Ministry of the Interior and Safety, for the Stability of the Low-Income Economy
The Ministry of the Interior and Safety announced on the 26th that, starting in March, the purchase of local development bonds and urban railway bonds will be exempted when registering non-commercial passenger cars (private cars) under 1600cc or when entering into construction, goods, or service contracts under 20 million KRW with local governments to stabilize the livelihood economy.
The Ministry of the Interior and Safety and local governments plan to complete the revision of city and provincial ordinances by the end of February and simultaneously implement the measures nationwide from March 1.
First, when registering non-commercial passenger cars (private cars) under 1600cc based on engine displacement, bond purchases will be exempted regardless of the car’s specifications or price. This applies not only to new registrations but also to transfer registrations.
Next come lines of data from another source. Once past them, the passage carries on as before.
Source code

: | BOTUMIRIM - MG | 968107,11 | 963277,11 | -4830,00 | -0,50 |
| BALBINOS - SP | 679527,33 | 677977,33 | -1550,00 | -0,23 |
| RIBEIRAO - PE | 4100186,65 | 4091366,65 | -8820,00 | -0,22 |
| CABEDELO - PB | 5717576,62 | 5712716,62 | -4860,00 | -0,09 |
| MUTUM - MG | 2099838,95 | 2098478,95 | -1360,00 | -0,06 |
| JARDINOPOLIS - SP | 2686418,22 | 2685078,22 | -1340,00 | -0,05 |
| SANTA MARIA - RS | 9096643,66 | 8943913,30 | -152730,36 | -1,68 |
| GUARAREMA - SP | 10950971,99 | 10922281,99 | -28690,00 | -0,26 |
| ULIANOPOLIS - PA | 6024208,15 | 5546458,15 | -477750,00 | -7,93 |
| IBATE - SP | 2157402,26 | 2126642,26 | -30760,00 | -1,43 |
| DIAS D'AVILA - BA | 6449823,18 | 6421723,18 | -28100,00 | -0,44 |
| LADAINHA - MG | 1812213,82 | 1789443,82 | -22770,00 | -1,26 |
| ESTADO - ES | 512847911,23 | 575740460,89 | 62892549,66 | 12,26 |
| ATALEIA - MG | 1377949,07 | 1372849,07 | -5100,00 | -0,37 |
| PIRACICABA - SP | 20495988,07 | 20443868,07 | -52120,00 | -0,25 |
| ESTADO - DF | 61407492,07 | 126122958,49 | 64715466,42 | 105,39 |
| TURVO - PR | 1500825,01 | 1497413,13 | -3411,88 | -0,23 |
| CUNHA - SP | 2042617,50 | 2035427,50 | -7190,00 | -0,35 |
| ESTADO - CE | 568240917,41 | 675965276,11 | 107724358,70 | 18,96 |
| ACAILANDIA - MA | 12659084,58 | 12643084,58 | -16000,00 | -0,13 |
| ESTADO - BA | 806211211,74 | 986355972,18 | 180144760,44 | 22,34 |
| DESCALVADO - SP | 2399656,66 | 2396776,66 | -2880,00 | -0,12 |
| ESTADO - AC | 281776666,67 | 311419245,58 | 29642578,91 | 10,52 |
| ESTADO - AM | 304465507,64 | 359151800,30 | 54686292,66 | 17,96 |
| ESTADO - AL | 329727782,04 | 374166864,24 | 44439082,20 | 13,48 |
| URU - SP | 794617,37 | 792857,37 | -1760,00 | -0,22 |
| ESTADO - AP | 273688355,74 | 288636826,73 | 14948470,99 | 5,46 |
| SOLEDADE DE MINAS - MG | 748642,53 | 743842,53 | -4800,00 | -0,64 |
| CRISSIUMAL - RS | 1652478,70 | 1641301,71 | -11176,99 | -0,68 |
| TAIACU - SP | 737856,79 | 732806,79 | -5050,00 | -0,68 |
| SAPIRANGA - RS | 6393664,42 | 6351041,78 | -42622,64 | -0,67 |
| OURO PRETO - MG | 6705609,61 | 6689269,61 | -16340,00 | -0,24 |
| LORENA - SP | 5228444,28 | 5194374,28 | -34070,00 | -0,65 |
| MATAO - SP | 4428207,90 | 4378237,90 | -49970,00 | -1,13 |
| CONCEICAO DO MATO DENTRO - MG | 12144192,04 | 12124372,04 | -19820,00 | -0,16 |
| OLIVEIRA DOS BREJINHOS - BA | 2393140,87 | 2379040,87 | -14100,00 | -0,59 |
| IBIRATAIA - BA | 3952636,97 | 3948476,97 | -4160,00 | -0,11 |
To further ease the burden on citizens, some cities and provinces offer additional exemptions. Also, to support small business owners and self-employed individuals, bond purchases will be exempted when contracts under 20 million KRW are signed with local governments.
Meanwhile, since January this year, the Ministry of the Interior and Safety and cities and provinces have raised the coupon rate of local development bonds and urban railway bonds from 1.05% (1% in Seoul) to 2.5%.
Choi Byung-kwan, Director of the Local Finance and Economy Office at the Ministry of the Interior and Safety, stated, “In the current difficult economic situation due to high interest rates and inflation, we hope this system improvement will help reduce the burden on citizens and small business owners even slightly,” adding, “We will continue to cooperate with local governments to prepare policies and improve regulations that citizens can feel.”